17-815
Pan v. Sessions
BIA
Poczter, IJ
A077 997 552
UNITED STATES COURT OF APPEALS
FOR THE SECOND CIRCUIT
SUMMARY ORDER
RULINGS BY SUMMARY ORDER DO NOT HAVE PRECEDENTIAL EFFECT. CITATION TO A SUMMARY ORDER
FILED ON OR AFTER JANUARY 1, 2007, IS PERMITTED AND IS GOVERNED BY FEDERAL RULE OF
APPELLATE PROCEDURE 32.1 AND THIS COURT=S LOCAL RULE 32.1.1. WHEN CITING A SUMMARY ORDER
IN A DOCUMENT FILED WITH THIS COURT, A PARTY MUST CITE EITHER THE FEDERAL APPENDIX OR AN
ELECTRONIC DATABASE (WITH THE NOTATION “SUMMARY ORDER”). A PARTY CITING TO A SUMMARY
ORDER MUST SERVE A COPY OF IT ON ANY PARTY NOT REPRESENTED BY COUNSEL.
At a stated term of the United States Court of Appeals
for the Second Circuit, held at the Thurgood Marshall
United States Courthouse, 40 Foley Square, in the City of
New York, on the 16th day of October, two thousand eighteen.
PRESENT:
JOHN M. WALKER, JR.,
BARRINGTON D. PARKER,
DEBRA ANN LIVINGSTON,
Circuit Judges.

★ ★ ★ ★ ★

Transcribe the summary order between "At a stated" and "Circuit Judges.", inclusive.

★ ★ ★ ★ ★

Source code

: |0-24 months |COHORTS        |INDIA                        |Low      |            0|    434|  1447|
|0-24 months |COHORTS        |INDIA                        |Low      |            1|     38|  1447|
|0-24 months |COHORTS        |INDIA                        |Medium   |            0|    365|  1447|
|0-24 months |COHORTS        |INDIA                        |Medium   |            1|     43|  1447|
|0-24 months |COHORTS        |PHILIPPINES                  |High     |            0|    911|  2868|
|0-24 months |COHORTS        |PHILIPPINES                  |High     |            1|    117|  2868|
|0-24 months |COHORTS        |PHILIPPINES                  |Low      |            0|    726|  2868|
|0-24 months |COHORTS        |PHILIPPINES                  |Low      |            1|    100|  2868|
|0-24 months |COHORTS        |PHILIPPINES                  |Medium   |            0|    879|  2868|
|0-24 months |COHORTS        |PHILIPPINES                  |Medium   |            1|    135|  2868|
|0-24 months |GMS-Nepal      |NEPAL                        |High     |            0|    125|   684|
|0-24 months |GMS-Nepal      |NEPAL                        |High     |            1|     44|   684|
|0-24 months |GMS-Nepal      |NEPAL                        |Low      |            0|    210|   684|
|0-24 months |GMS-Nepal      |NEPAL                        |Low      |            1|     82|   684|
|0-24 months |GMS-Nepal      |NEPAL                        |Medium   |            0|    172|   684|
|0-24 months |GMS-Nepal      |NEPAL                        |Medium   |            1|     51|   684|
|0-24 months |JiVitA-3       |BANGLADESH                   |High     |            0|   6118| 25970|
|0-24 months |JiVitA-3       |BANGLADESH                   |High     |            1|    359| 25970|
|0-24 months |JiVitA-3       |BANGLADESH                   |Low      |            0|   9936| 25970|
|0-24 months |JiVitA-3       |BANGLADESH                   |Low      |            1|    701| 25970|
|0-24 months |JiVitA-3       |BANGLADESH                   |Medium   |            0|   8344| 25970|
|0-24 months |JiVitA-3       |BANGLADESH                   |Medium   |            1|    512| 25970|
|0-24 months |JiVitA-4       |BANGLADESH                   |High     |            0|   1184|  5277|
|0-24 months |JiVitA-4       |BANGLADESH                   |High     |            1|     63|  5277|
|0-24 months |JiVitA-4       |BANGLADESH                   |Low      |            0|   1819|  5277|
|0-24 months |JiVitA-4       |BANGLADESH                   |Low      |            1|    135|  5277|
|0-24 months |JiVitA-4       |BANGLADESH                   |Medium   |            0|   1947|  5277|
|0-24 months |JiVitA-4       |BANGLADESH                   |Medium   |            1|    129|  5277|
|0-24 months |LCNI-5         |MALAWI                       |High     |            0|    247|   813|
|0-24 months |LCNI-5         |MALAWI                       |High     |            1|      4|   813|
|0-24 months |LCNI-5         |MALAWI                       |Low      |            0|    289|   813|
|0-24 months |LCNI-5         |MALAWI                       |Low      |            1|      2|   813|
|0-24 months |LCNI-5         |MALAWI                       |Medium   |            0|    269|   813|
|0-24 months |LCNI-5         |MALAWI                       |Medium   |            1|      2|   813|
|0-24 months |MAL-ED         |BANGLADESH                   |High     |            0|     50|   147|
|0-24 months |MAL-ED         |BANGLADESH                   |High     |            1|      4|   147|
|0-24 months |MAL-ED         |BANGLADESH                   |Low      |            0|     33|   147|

★ ★ ★ ★ ★

* **Finished task**
At a stated term of the United States Court of Appeals
for the Second Circuit, held at the Thurgood Marshall
United States Courthouse, 40 Foley Square, in the City of
New York, on the 16th day of October, two thousand eighteen.
PRESENT:
JOHN M. WALKER, JR.,
BARRINGTON D. PARKER,
DEBRA ANN LIVINGSTON,
Circuit Judges.